» **What this task involves**
Can you transcribe every entry word for word, skipping the images?

(Circuit design data)
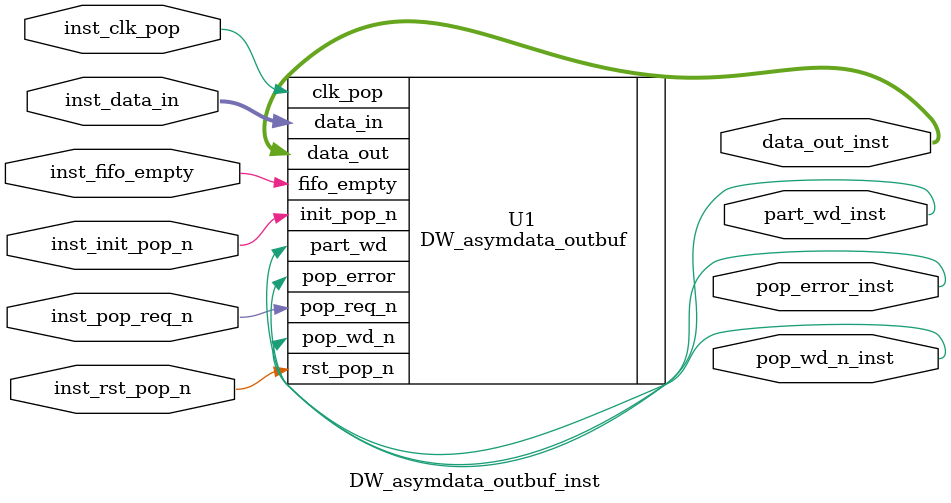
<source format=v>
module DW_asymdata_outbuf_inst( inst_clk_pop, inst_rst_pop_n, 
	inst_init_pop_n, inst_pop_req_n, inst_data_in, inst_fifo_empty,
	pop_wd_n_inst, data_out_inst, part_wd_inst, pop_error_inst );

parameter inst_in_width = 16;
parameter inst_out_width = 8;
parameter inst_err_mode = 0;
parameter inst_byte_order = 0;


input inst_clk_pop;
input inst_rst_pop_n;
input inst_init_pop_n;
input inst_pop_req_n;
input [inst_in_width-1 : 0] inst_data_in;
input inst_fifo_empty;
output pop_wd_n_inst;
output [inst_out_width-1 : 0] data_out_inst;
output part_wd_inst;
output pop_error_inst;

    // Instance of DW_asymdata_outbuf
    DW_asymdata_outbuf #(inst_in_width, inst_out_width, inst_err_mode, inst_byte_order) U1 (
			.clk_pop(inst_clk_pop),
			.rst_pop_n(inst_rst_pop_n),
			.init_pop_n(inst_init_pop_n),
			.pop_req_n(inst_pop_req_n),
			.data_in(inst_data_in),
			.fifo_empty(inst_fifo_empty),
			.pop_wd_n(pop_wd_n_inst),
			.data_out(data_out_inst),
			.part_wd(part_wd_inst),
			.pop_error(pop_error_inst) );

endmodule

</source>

» **Exercise answer**
<source format=v>
module DW_asymdata_outbuf_inst( inst_clk_pop, inst_rst_pop_n, 
	inst_init_pop_n, inst_pop_req_n, inst_data_in, inst_fifo_empty,
	pop_wd_n_inst, data_out_inst, part_wd_inst, pop_error_inst );

parameter inst_in_width = 16;
parameter inst_out_width = 8;
parameter inst_err_mode = 0;
parameter inst_byte_order = 0;


input inst_clk_pop;
input inst_rst_pop_n;
input inst_init_pop_n;
input inst_pop_req_n;
input [inst_in_width-1 : 0] inst_data_in;
input inst_fifo_empty;
output pop_wd_n_inst;
output [inst_out_width-1 : 0] data_out_inst;
output part_wd_inst;
output pop_error_inst;

    // Instance of DW_asymdata_outbuf
    DW_asymdata_outbuf #(inst_in_width, inst_out_width, inst_err_mode, inst_byte_order) U1 (
			.clk_pop(inst_clk_pop),
			.rst_pop_n(inst_rst_pop_n),
			.init_pop_n(inst_init_pop_n),
			.pop_req_n(inst_pop_req_n),
			.data_in(inst_data_in),
			.fifo_empty(inst_fifo_empty),
			.pop_wd_n(pop_wd_n_inst),
			.data_out(data_out_inst),
			.part_wd(part_wd_inst),
			.pop_error(pop_error_inst) );

endmodule

</source>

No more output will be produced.